The Inimitable Ken

We met through my ex-wife. He ran past our house one late Summer’s afternoon.

Ken was a distinctive figure. Late 40s, fair, very tall and shirtless, with one hell of a physique, carrying a three-legged dog, aptly named Chico, on his shoulders.

He stopped to talk to Klara, this unusual but formidable man, who stood at the end of my driveway. I eyed him suspiciously.

But from here began an unlikely but incredibly important friendship for me, with a man that I now care deeply for, who has given me so much. Looking back, it is as if destiny brought us together. 

Stuck in an unhappy marriage, but unable to see or find a way out, it was not long before he got me doing things I would not formerly have entertained. The innuendo is clear here, I realise, I’ll give you this. 

Ken has a keen sense of suffering – he sensed it in me from the get-go. He witnessed a middle-aged man on the edge, beaten down and angry as hell with his predicament. He was able to see right through my calm and controlled exterior, this necessary albeit unhealthy mask and mechanism I’d adopted in the face of internal chaos. He spied a deep longing in me, the longing of a man who wished for his life to be not as it was.

And so began his loving, caring and supportive friendship, defined by his capacity to meet other men as they are, with no judgement, this unique quality that is so rare.
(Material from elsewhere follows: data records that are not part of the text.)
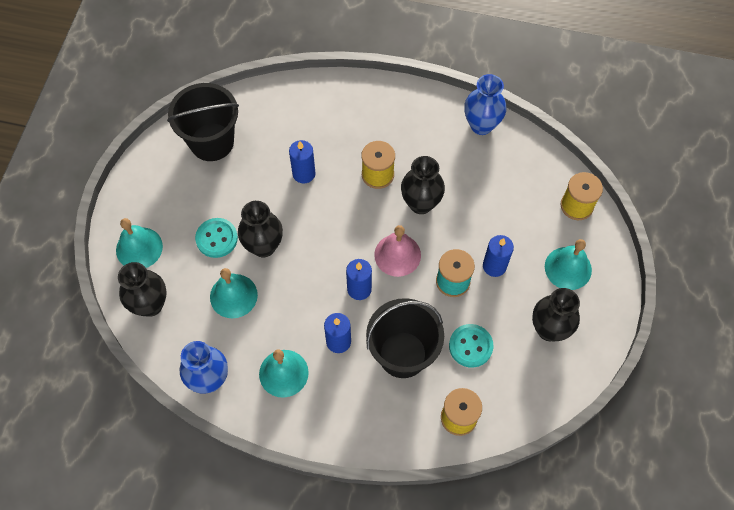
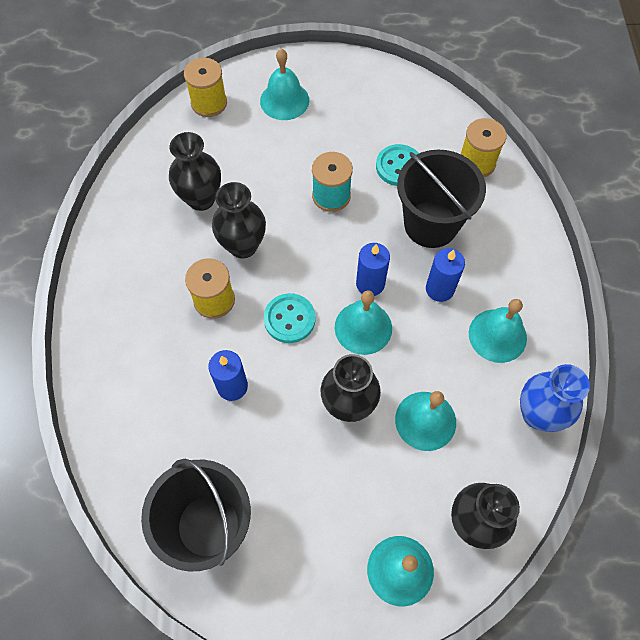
camera: 105 degrees left, 0 degrees up
(216, 238) = (355, 468): turquoise button -> turquoise button (289, 319)
(322, 273) = (363, 327): none -> turquoise bell
(397, 255) = (315, 255): pink bell -> none
(481, 125) = (121, 206): blue vase -> none
(494, 266) = (301, 162): blue candle -> none
(549, 329) = (357, 106): black vase -> black vase (201, 199)

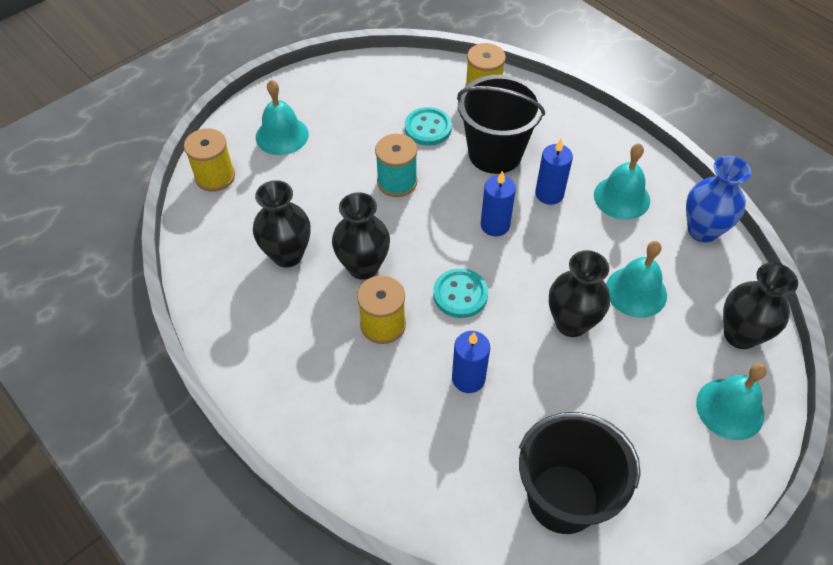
camera: 40 degrees left, 10 degrees down
(363, 327) = (523, 260): turquoise bell -> none

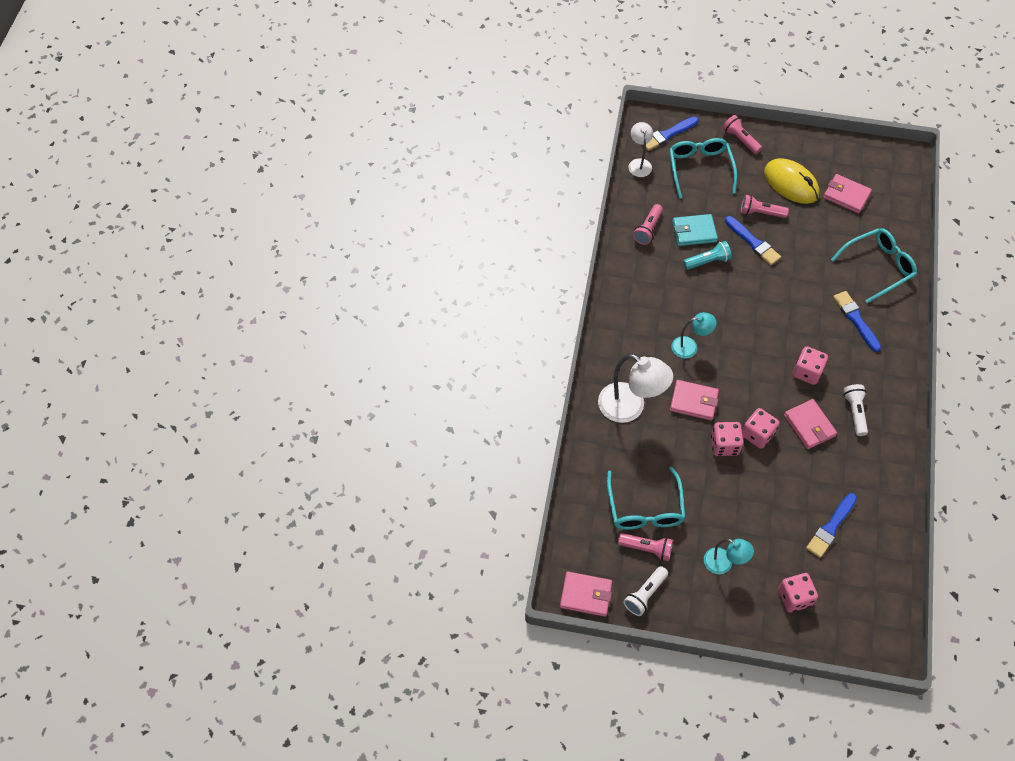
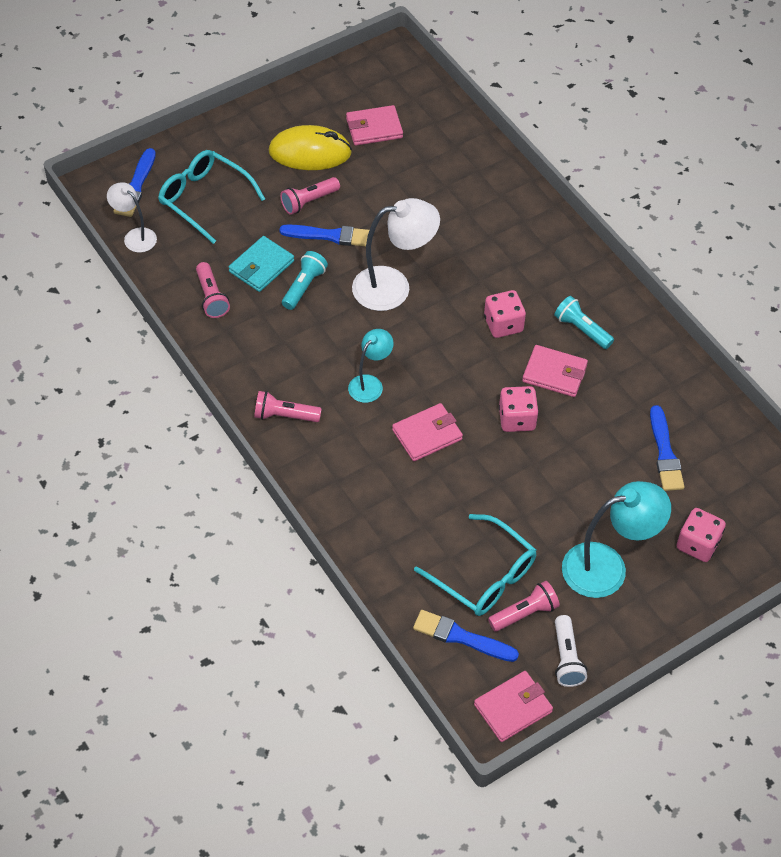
camera: 45 degrees left, 5 degrees down
(630, 407) = (372, 489): white lamp -> white lamp (393, 287)
(723, 564) = (607, 567): turquoise lamp -> turquoise lamp, size x1.73
(724, 445) = (497, 453): pink dice -> none
(740, 140) = (217, 142): pink flashlight -> pink flashlight (284, 415)
(855, 319) = (498, 241): blue brush -> blue brush (461, 637)
(855, 412) = (582, 329): white flashlight -> turquoise flashlight
(878, 267) = (469, 177): turquoise glasses -> none

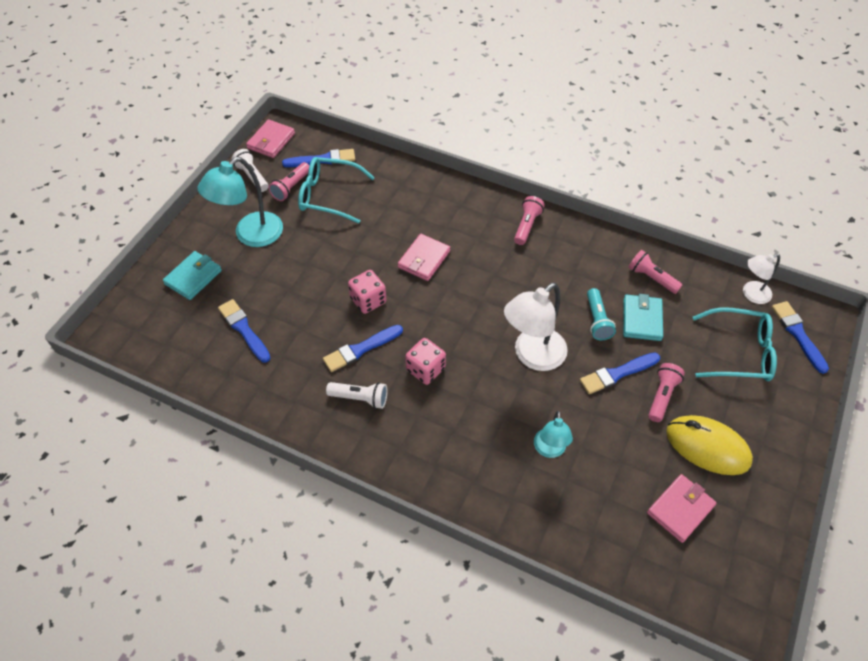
camera: 150 degrees right, 0 degrees up
(135, 236) = (751, 294): white lamp -> white lamp turned 150 degrees clockwise
(284, 415) = (527, 226): pink flashlight -> pink flashlight turned 45 degrees counterclockwise
(310, 152) = (707, 447): yellow mouse -> yellow mouse turned 60 degrees clockwise
(370, 383) = (489, 274): turquoise lamp -> turquoise lamp (549, 450)
(554, 373) = (360, 349): pink wallet -> blue brush
(582, 329) = (360, 398): turquoise flashlight -> white flashlight
(697, 544) = (193, 277): pink dice -> turquoise wallet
How we are surrounded by perpetual judgment.

In me, he saw a wounded warrior, a man built like a brick shithouse, determined as hell, that attacked life but did not fully live it, with a deep voice, beard and a lot of muscle, who underneath the seemingly invulnerable and impenetrable bulk carried a profound angst and fragility, worn down by the heavy burdens he carried in his heart.

Unfamiliar with the 12 Steps, I had met my sponsor without even knowing it, and soon entered a much-needed fellowship of other men, who were wounded too, and like me, screaming to escape the shadows of women they’d become enmeshed with.
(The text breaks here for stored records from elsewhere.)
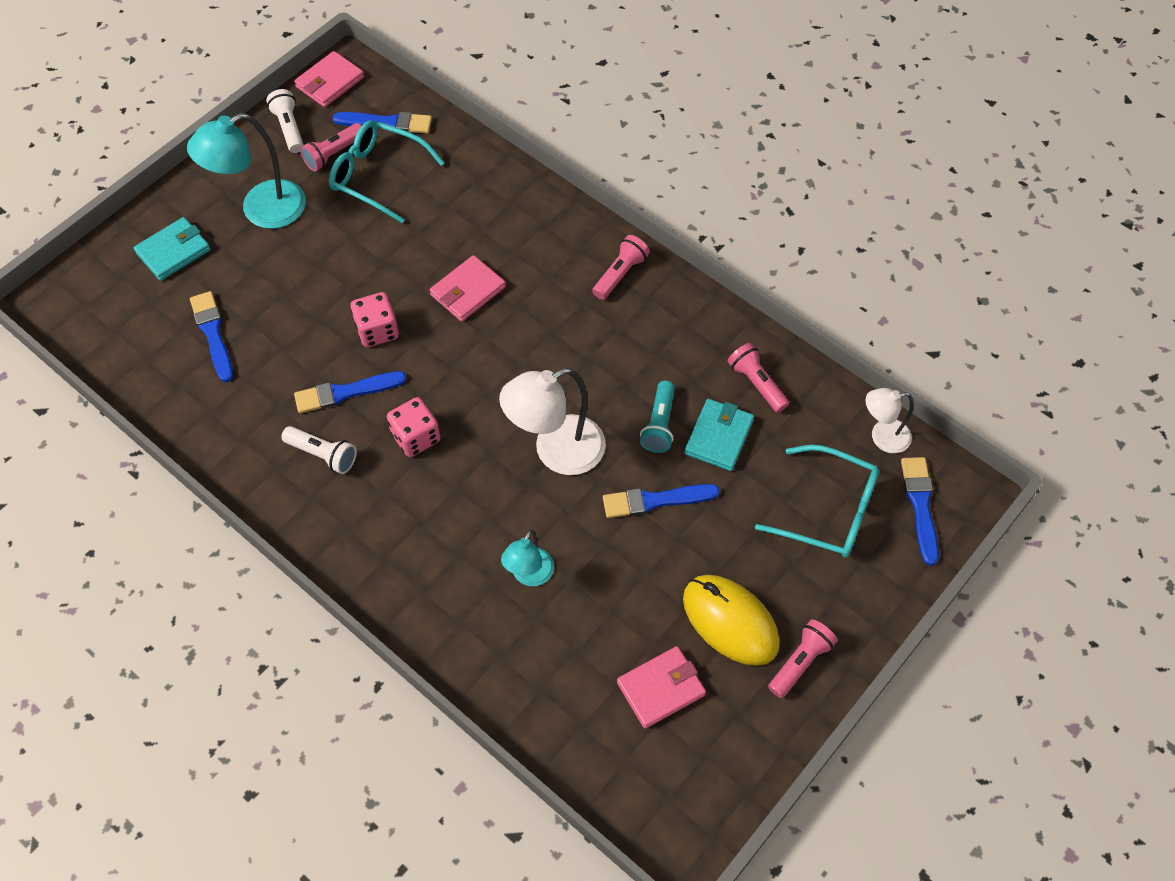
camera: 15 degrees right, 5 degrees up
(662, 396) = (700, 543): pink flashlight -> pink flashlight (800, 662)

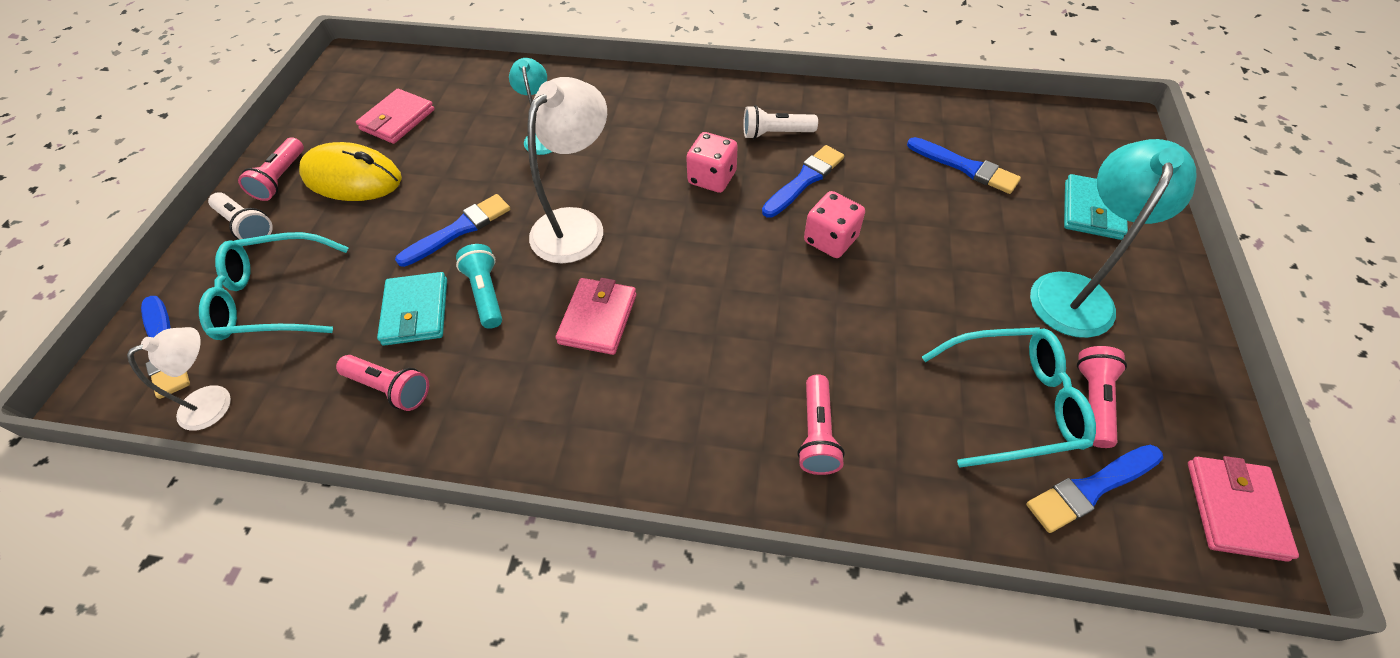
camera: 150 degrees right, 5 degrees down
(289, 128) = (1182, 405): white flashlight -> white flashlight (246, 226)
(468, 291) = (780, 322): pink wallet -> pink wallet (598, 319)
(620, 274) = (622, 437): pink flashlight -> pink flashlight (817, 434)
Before long we’d all be expressing our lost masculinity – how easy this is to be deprived of in the modern world – but also finding brotherhood in a community of men needing to express all of themselves, light and dark.

Everything was permitted in this place, a container for the lower self, with all of us free to express as much anger, resentment and rage as we wanted, these emotions welcomed not shunned or shamed. What a relief?!

It was the antithesis of much of the self-development and spiritual bypassing hokum out there, which advocates unconditional love while not acknowledging the ambivalence and polarity in human beings. 

All of us in this group had been assembled by Ken. He might have met us at different times – the majority of us when we were in crisis – but the group had brought us together, to find healing in and with one another, led by a brilliant facilitator he had also known for many years. 

Ken presents as cool and unflappable, a surfer dude with good looks and eternal laissez-faire, but underneath there is someone more fragile and uncertain, who knows he needs fellowship as much as the men he brings together do.

Part of him floats through life, his ADHD affording him an unexpected freedom, while another struggles with the conventions of a society that demands he operate a certain way, which his idiosyncrasies including his chronic, lifelong insomnia will neither accommodate nor permit.

Possessed of a deep love of animals, of the kind one rarely witnesses, his love for them extends to helping any he finds in need or distress. He is fiercely protective of foxes, feeding them when he knows they are hungry and malnourished. 

He gravitates towards the underdog – the urban fox perhaps the epitome of this archetype, reduced to a life of scavenging for human scraps – as if seeing the great potential in us all, wanting to help others, but always with a profound humility.

Enormously gifted with his hands – and this is not just when he’s in the boxing ring or halfway up a climbing wall – Ken is able to craft something beautiful out of something seemingly broken, again, with a natural proclivity to see the potential in all things, including himself, even if they are deemed inherently ugly or defective.

It’s this commitment, to finding the beautiful and whole in the seemingly ugly and broken, which drove him to reach out to me with a helping hand when I so needed it, as he has done for so many others.

He is indeed inimitable, and good-hearted, and there are many of us, friends of his, who are extremely grateful to have him in our lives, even if sometimes he has us climbing 100ft trees and risking our lives in the pursuit of liberation!